想到這里,我對古大哥說道:“古大哥,我幫你忙可以,但到時候,你可不要怪我耽誤了你的時間。如果是我說,你還是去報案的好,如果警察的辦法查不到,那我們再用些偏門左道的辦法。畢竟我的辦法也都沒什么底,查得到還是查不到真的不好說的。”
盡管我已經這么說了,但古大哥依舊堅持要用我的辦法先試一試,這我也沒辦法,只得答應了他。
可我的辦法,也的確是俗套極了,想來就算我不說,古大哥自己也能猜得到。
“古大哥,其實我的辦法很簡單,算起來,明天就是孩子的頭七了。

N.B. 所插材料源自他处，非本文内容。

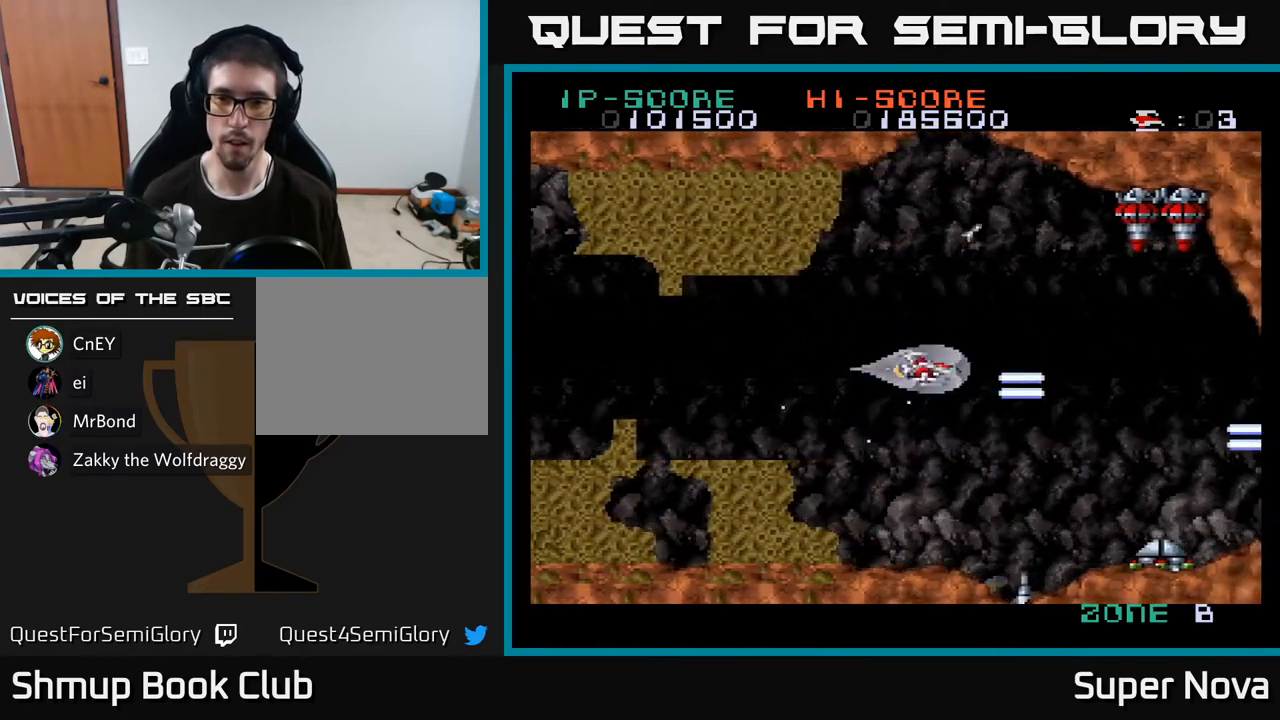
{"buttons": ["A", "X", "DPAD_UP", "DPAD_LEFT"], "right_stick": "center", "events": [[83, "DPAD_RIGHT", "down"], [83, "DPAD_UP", "up"], [267, "DPAD_DOWN", "down"], [267, "DPAD_RIGHT", "up"], [417, "DPAD_DOWN", "up"], [417, "DPAD_RIGHT", "down"], [433, "DPAD_RIGHT", "up"], [467, "DPAD_LEFT", "down"], [467, "DPAD_UP", "down"]]}
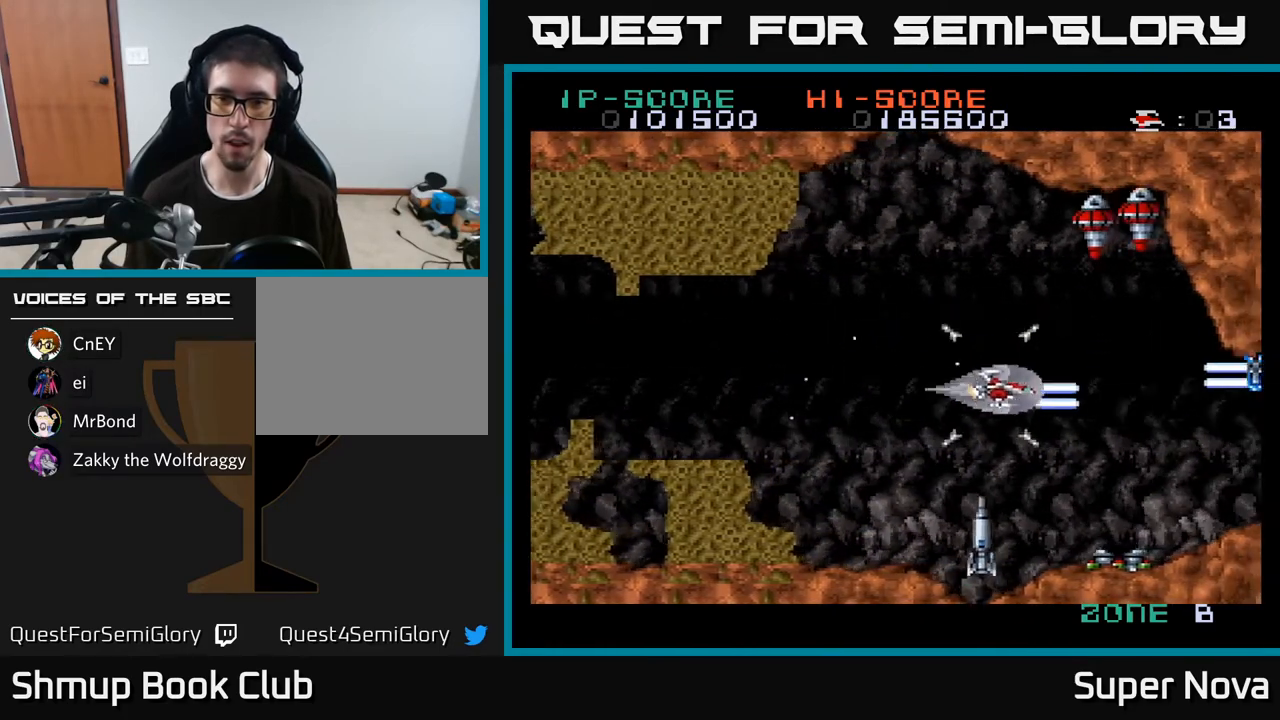
{"buttons": ["X", "DPAD_DOWN", "DPAD_LEFT"], "right_stick": "center", "events": [[267, "DPAD_UP", "up"], [283, "A", "up"], [483, "DPAD_DOWN", "down"]]}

人都說,頭七會回魂,你是知道的吧?”
“對對對,我怎么沒有想到?”古大哥連連說道,“不過,按照規矩,不是不能見面的嗎?”
“可是現在人丟了啊!”我解釋道,“情況不一樣,就可以另當別論了。”
民間早有頭七的習俗,按照傳統,死者會在頭七這一天晚上回家,再看家人最后一眼。但一般來說,家人是不能企圖和死者見面的。
最好的處置方式是家人給死者預備好最后一頓飯,然后回避。就算睡不著,也要躲進被窩,不管聽到什么都不能睜開眼睛。
如果讓死者看到家人的眼神,就會覺得家人不舍他離開,同時也會讓死者舍不得離開家,逗留在人間,會錯過投胎轉世。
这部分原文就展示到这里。